We step into another world when we enter a gathering. There is a human need to be welcomed and entranced, but how we choose to honor our guests can take many forms.

An event is an invitation to build your own temporary tribe. Like any tribe, with its own rules, rituals and codes of behavior, you can seize the opportunity to bind your guests together and delineate this space from the outside world. Create temporary rules of conduct, dress codes, perhaps even your own language — with special terms and names for aspects of your event, shared in an event teaser or invitation.

Parker advocates for playful, transient “pop-up rules” (versus stuffy traditional forms of etiquette). She sees rules-based gatherings as “bringing new freedom and openness to our gatherings” to unite diverse attendees. For example, you might create a social experiment by eschewing last names or asking people not to share their professions, as a way of neutralizing social hierarchy and democratizing the social landscape. You could ask guests to turn off their technology, to inspire engagement and genuine presence.

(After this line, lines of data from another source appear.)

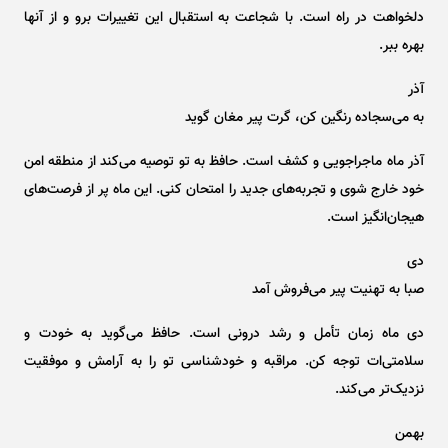
دلخواهت در راه است. با شجاعت به استقبال این تغییرات برو و از آنها
بهره ببر.
آذر
به می‌سجاده رنگین کن، گرت پیر مغان گوید
آذر ماه ماجراجویی و کشف است. حافظ به تو توصیه می‌کند از منطقه امن
خود خارج شوی و تجربه‌های جدید را امتحان کنی. این ماه پر از فرصت‌های
هیجان‌انگیز است.
دی
صبا به تهنیت پیر می‌فروش آمد
دی ماه زمان تأمل و رشد درونی است. حافظ می‌گوید به خودت و
سلامتی‌ات توجه کن. مراقبه و خودشناسی تو را به آرامش و موفقیت
نزدیک‌تر می‌کند.
بهمن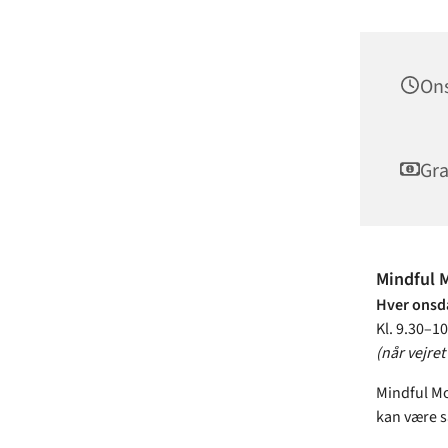
Ons
Gra
Mindful 
Hver onsdag
Kl. 9.30–10
(når vejret 
Mindful Mo
kan være sa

Entice your guests to step out of their usual routine and enter into a different frame of mind. Perhaps you could build up anticipation among attendees beforehand, through an invitation or even a preparatory initiation or ritual. You might ask your guests to create a costume or an offering in advance, and to bring something they have made as a contribution to the collective.

When the gathering begins, keep in mind that your guests are at their most attentive. Parker says the beginning of an event is “an opportunity to sear your gathering’s purpose into the minds of your guests,” and shares a poignant example to illustrate this. Performance artist Marina Abramović prepared guests for a performance by having them place their belongings in a locker and then wait silently in their chairs for half an hour, wearing noise canceling headphones. A meditative “palate cleanser” and a shared ritual that bonded the attendees. When the music began, her guests were open and ready to be wowed.

A fitting closure, like the finite and unbending closing time at Scorpios, can provide a definite end to the gathering. How you close an event stays in people’s minds just as much as how you open it. Could one share a memory of the day, offer a quote, recite a pledge? All that matters is that you “keep true to the spirit of your gathering,” Parkers says.

These simple, authentic acts can shape the guests’ final experience, meaning and memory of the gathering.